Exercises:
A – Name every person who appears on a "Signed-off-by" line in the mailing-list reply about demangling Rust symbols.
B – Continue the mailing-list reply about demangling Rust symbols from the point where it stops.

Re: [PATCH v6 17/23] scripts: decode_stacktrace: demangle Rust symbols

From: Kees Cook
Date: Sat May 07 2022 - 04:32:24 EST


On Sat, May 07, 2022 at 07:24:15AM +0200, Miguel Ojeda wrote:
> Recent versions of both Binutils (`c++filt`) and LLVM (`llvm-cxxfilt`)
> provide Rust v0 mangling support.
>
> Co-developed-by: Alex Gaynor <alex.gaynor@xxxxxxxxx>
> Signed-off-by: Alex Gaynor <alex.gaynor@xxxxxxxxx>
> Co-developed-by: Wedson Almeida Filho <wedsonaf@xxxxxxxxxx>
> Signed-off-by: Wedson Almeida Filho <wedsonaf@xxxxxxxxxx>
> Signed-off-by: Miguel Ojeda <ojeda@xxxxxxxxxx>
> ---
> I would like to use this patch for discussing the demangling topic.
>
> The following discusses the different approaches we could take.
>
>
> # Leave demangling to userspace
>
> This is the easiest and less invasive approach, the one implemented
> by this patch.
>
> The `decode_stacktrace.sh` script is already needed to map
> the offsets to the source code. Therefore, we could also take
> the chance to demangle the symbols here.

Coordinates of pose landmarks:
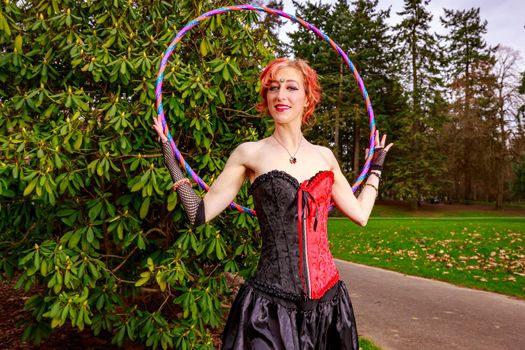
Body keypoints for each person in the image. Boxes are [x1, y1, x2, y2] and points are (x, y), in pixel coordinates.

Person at [153, 57, 392, 350]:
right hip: (270, 308)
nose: (280, 95)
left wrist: (377, 168)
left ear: (307, 98)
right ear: (266, 97)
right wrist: (170, 158)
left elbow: (361, 214)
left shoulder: (325, 157)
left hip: (327, 306)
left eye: (291, 87)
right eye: (273, 88)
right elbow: (198, 213)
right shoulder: (250, 153)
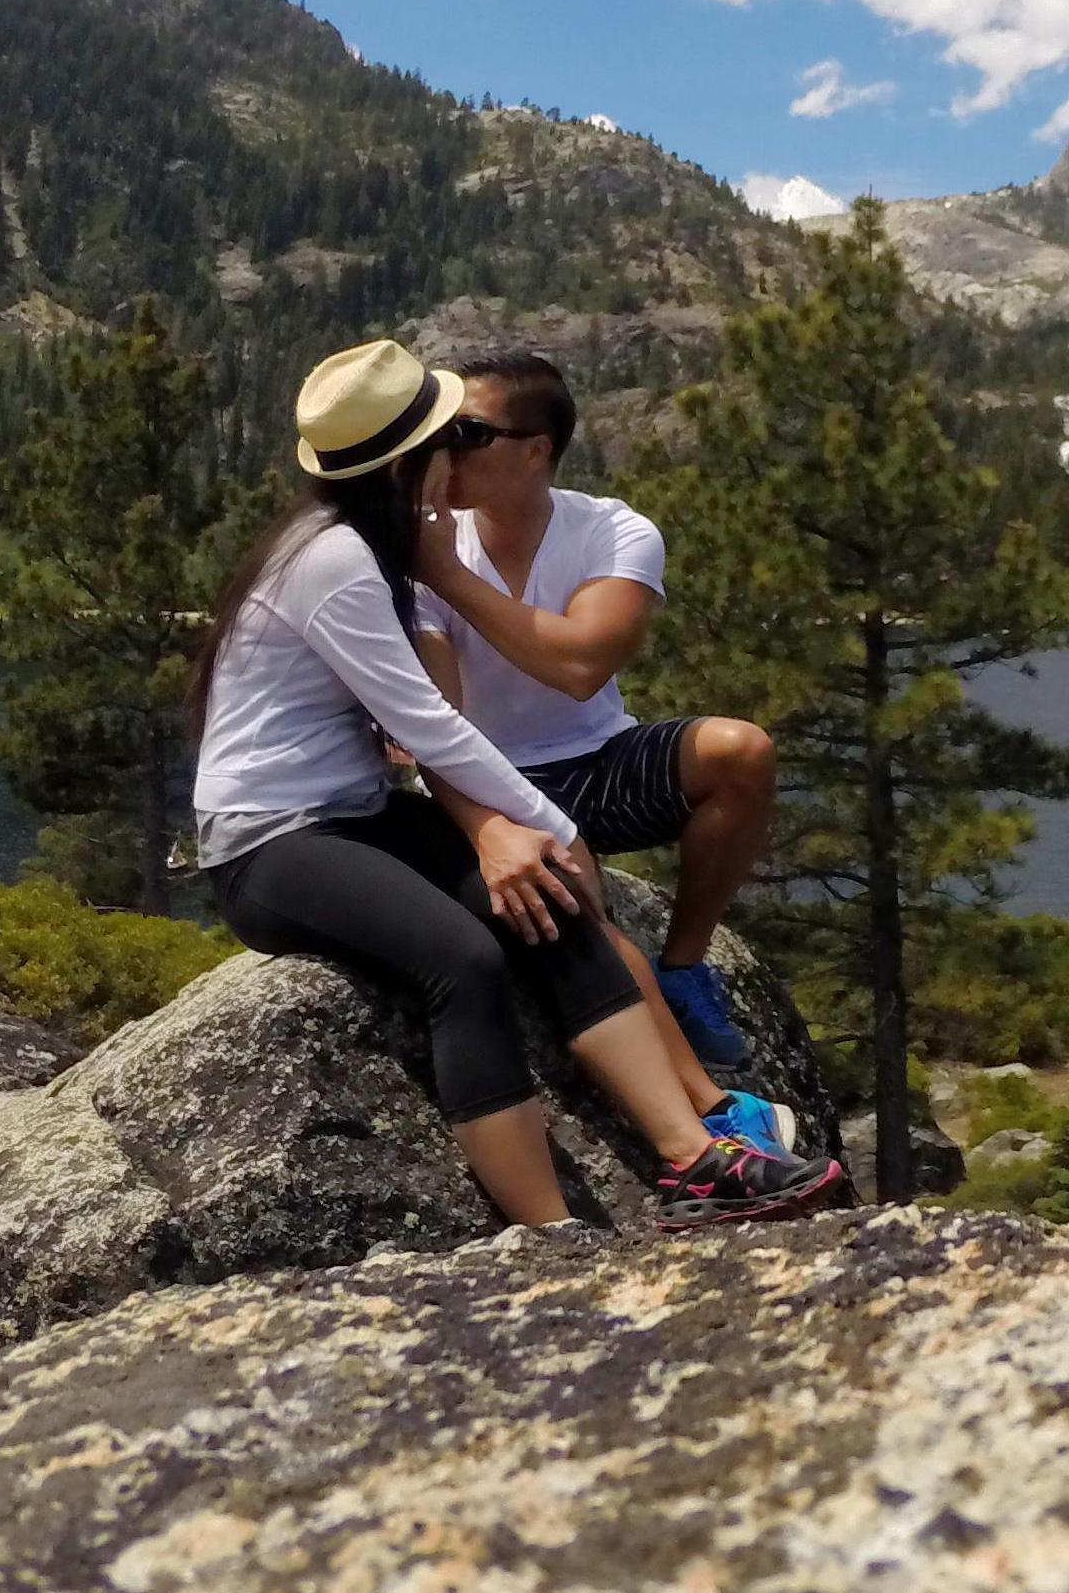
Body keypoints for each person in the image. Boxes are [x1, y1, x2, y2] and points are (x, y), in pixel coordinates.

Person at [187, 336, 842, 1228]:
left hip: (356, 815)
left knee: (548, 904)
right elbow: (424, 725)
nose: (457, 450)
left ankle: (696, 1161)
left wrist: (522, 839)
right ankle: (552, 1233)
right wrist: (549, 826)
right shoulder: (335, 562)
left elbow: (463, 716)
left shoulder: (381, 543)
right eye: (446, 435)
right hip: (268, 843)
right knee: (464, 962)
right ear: (413, 458)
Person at [406, 347, 774, 1073]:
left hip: (599, 759)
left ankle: (685, 965)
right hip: (491, 781)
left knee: (744, 753)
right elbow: (438, 714)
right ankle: (677, 1082)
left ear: (538, 450)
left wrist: (446, 576)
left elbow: (579, 665)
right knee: (581, 911)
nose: (446, 451)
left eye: (469, 433)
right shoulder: (427, 547)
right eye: (438, 433)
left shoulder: (613, 531)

Results by task:
A – Alex Gaynor, Wedson Almeida Filho, Miguel Ojeda

B –
>
> With this approach, we do not need to introduce any change in the
> `vsprintf` machinery and we minimize the risk of breaking user tools.
>
> Note that, if we take this approach, it is likely we want to ask
> for a minimum version of either of the tools (since there may be
> users of the script that do not have recent enough toolchains).

For the first in-tree Rust support, I think this is entirely the right
approach.

> # Demangling in kernelspace on-the-fly

Please no. :) I don't see a benefit compared to doing it at
compile-time.

> Furthermore, this approach (and the ones below) likely require adding
> a new `%p` specifier (or a new modifier to existing ones) if we do
> not want to affect non-backtrace uses of the `B`/`S` ones. Also,
> it is unclear whether we should write the demangled versions in an
> extra, different line or replace the real symbol -- we could be
> breaking user tools relying on parsing backtraces (e.g. our own
> `decode_stacktrace.sh`). For instance, they could be relying on
> having real symbols there, or may break due to e.g. spaces.

I may need some examples here for what you're thinking will cause
problems. Why a new specifier? Won't demangling just give us text? Is
the concern about breaking backtrace parsers that only understand C
symbols?

> # Demangling at compile-time
>
> This implies having kallsyms demangle all the Rust symbols.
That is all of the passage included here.